=== Begin Enclosure ===
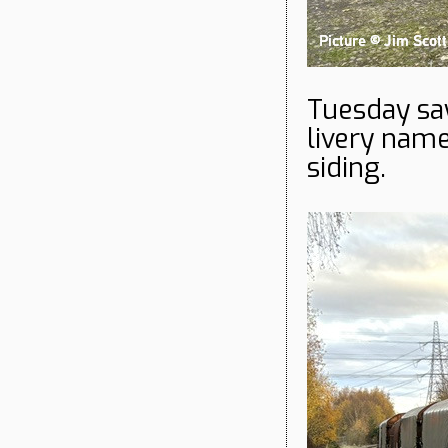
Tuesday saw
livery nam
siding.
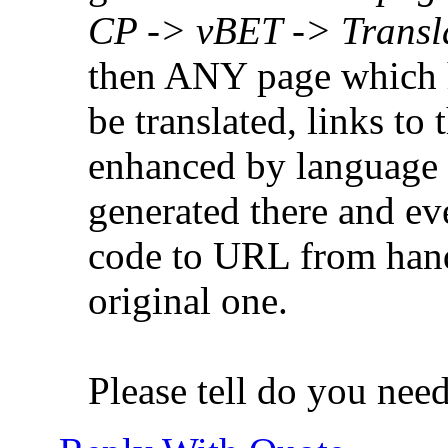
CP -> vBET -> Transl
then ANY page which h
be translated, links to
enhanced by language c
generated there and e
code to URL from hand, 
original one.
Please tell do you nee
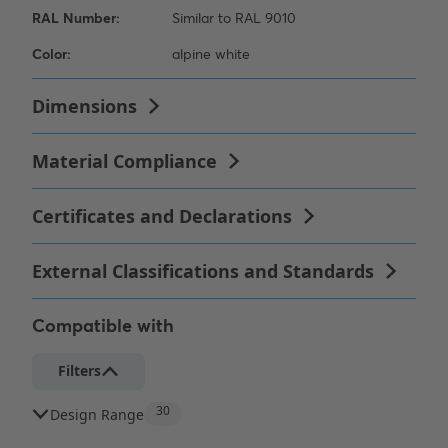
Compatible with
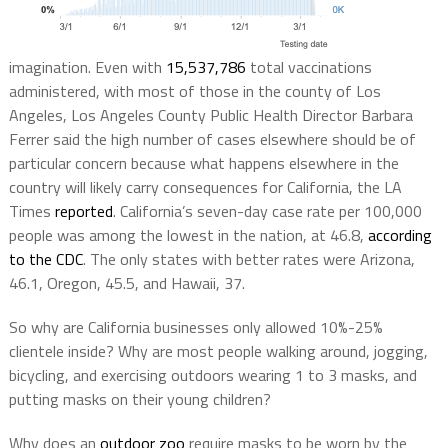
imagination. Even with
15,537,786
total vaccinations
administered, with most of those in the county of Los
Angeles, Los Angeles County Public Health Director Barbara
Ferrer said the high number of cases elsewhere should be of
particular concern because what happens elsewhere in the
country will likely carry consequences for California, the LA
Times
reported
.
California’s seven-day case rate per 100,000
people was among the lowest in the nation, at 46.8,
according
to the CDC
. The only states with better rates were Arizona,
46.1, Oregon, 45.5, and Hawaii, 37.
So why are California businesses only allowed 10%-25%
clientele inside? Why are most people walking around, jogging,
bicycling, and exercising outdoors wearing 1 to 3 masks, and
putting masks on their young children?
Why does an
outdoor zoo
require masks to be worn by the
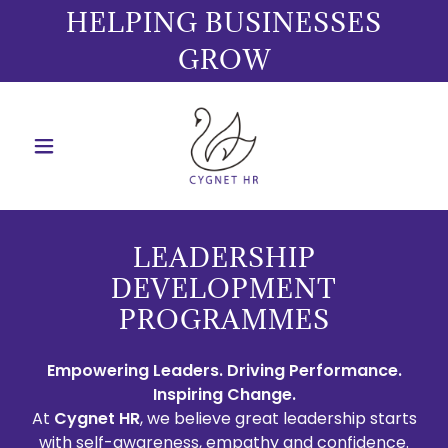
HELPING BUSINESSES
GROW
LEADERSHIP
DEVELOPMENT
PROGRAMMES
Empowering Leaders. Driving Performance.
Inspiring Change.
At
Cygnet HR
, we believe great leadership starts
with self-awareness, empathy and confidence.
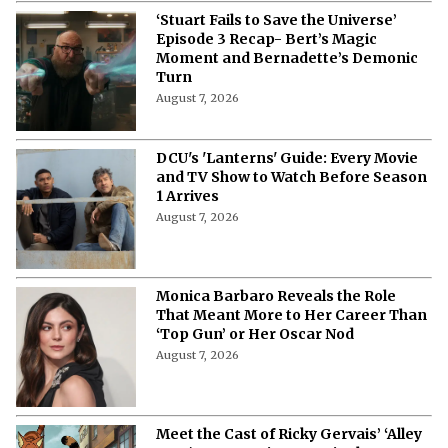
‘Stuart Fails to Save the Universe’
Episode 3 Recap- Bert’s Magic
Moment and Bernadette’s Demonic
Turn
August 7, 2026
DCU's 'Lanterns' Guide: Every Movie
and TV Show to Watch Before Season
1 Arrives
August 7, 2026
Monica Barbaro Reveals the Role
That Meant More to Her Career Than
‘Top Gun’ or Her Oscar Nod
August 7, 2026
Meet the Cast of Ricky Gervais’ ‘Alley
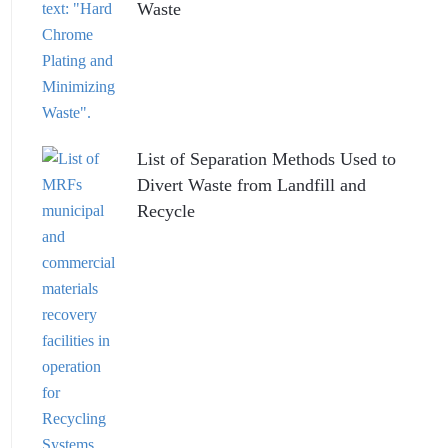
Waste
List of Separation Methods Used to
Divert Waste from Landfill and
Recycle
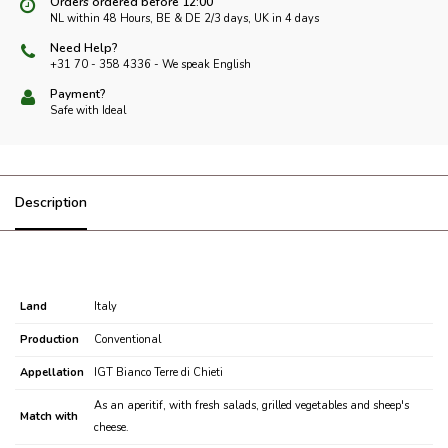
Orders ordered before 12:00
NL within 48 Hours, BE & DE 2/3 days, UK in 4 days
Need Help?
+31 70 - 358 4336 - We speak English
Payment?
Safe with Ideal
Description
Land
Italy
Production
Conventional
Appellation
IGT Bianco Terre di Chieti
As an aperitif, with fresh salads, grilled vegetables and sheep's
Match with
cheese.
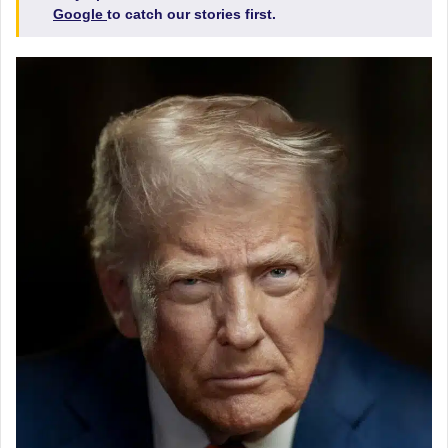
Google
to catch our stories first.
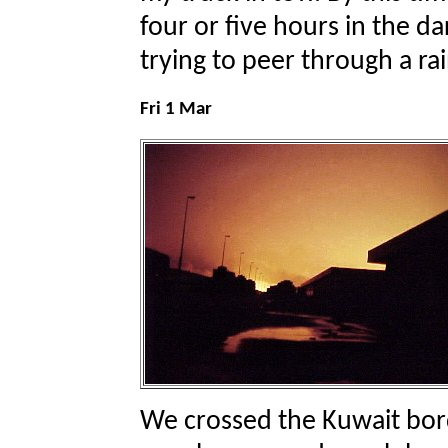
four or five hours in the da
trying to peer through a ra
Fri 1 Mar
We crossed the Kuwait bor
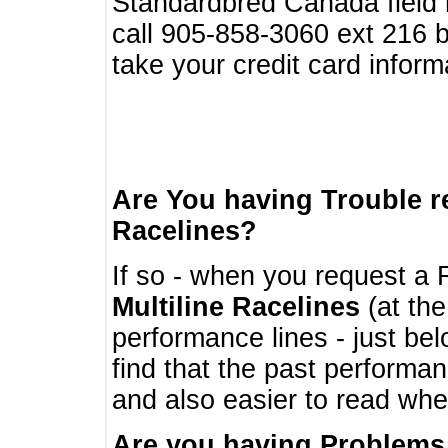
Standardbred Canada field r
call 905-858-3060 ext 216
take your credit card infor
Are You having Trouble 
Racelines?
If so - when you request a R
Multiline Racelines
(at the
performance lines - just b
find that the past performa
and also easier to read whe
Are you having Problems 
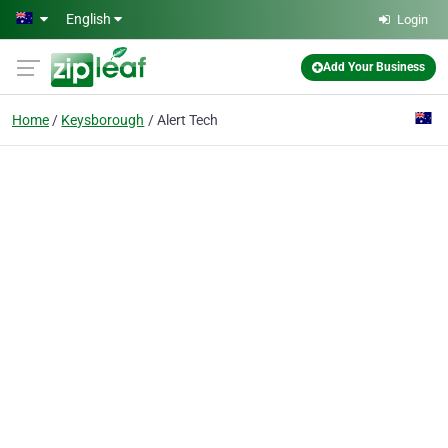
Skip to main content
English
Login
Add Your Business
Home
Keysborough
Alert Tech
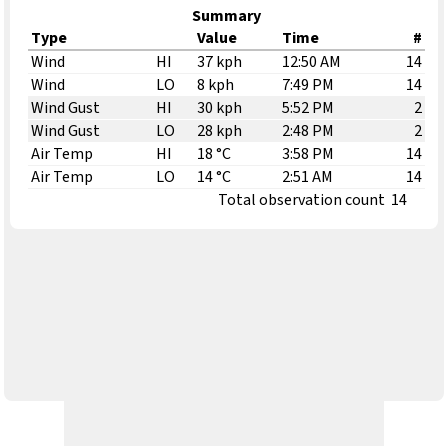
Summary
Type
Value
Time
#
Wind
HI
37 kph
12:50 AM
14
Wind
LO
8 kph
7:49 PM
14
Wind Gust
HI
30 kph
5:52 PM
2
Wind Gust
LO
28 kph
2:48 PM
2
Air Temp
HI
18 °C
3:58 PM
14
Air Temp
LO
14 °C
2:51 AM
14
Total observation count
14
=== End Enclosure ===
PROBLEM DESCRIPTION.
Would you please reproduce verbatim the run of lines that opens the listing and ends with the line holding "IGT Bianco Terre di Chieti", and only that run, leaving every picture out?

OUTPUT OF THE TASK.
Tuesday saw
livery nam
siding.
CP -> vBET -> Transl
then ANY page which h
be translated, links to
enhanced by language c
generated there and e
code to URL from hand, 
original one.
Please tell do you nee
Compatible with
imagination. Even with
15,537,786
total vaccinations
administered, with most of those in the county of Los
Angeles, Los Angeles County Public Health Director Barbara
Ferrer said the high number of cases elsewhere should be of
particular concern because what happens elsewhere in the
country will likely carry consequences for California, the LA
Times
reported
.
California’s seven-day case rate per 100,000
people was among the lowest in the nation, at 46.8,
according
to the CDC
. The only states with better rates were Arizona,
46.1, Oregon, 45.5, and Hawaii, 37.
So why are California businesses only allowed 10%-25%
clientele inside? Why are most people walking around, jogging,
bicycling, and exercising outdoors wearing 1 to 3 masks, and
putting masks on their young children?
Why does an
outdoor zoo
require masks to be worn by the
HELPING BUSINESSES
GROW
LEADERSHIP
DEVELOPMENT
PROGRAMMES
Empowering Leaders. Driving Performance.
Inspiring Change.
At
Cygnet HR
, we believe great leadership starts
with self-awareness, empathy and confidence.
‘Stuart Fails to Save the Universe’
Episode 3 Recap- Bert’s Magic
Moment and Bernadette’s Demonic
Turn
August 7, 2026
DCU's 'Lanterns' Guide: Every Movie
and TV Show to Watch Before Season
1 Arrives
August 7, 2026
Monica Barbaro Reveals the Role
That Meant More to Her Career Than
‘Top Gun’ or Her Oscar Nod
August 7, 2026
Meet the Cast of Ricky Gervais’ ‘Alley
Waste
List of Separation Methods Used to
Divert Waste from Landfill and
Recycle
Orders ordered before 12:00
NL within 48 Hours, BE & DE 2/3 days, UK in 4 days
Need Help?
+31 70 - 358 4336 - We speak English
Payment?
Safe with Ideal
Description
Land
Italy
Production
Conventional
Appellation
IGT Bianco Terre di Chieti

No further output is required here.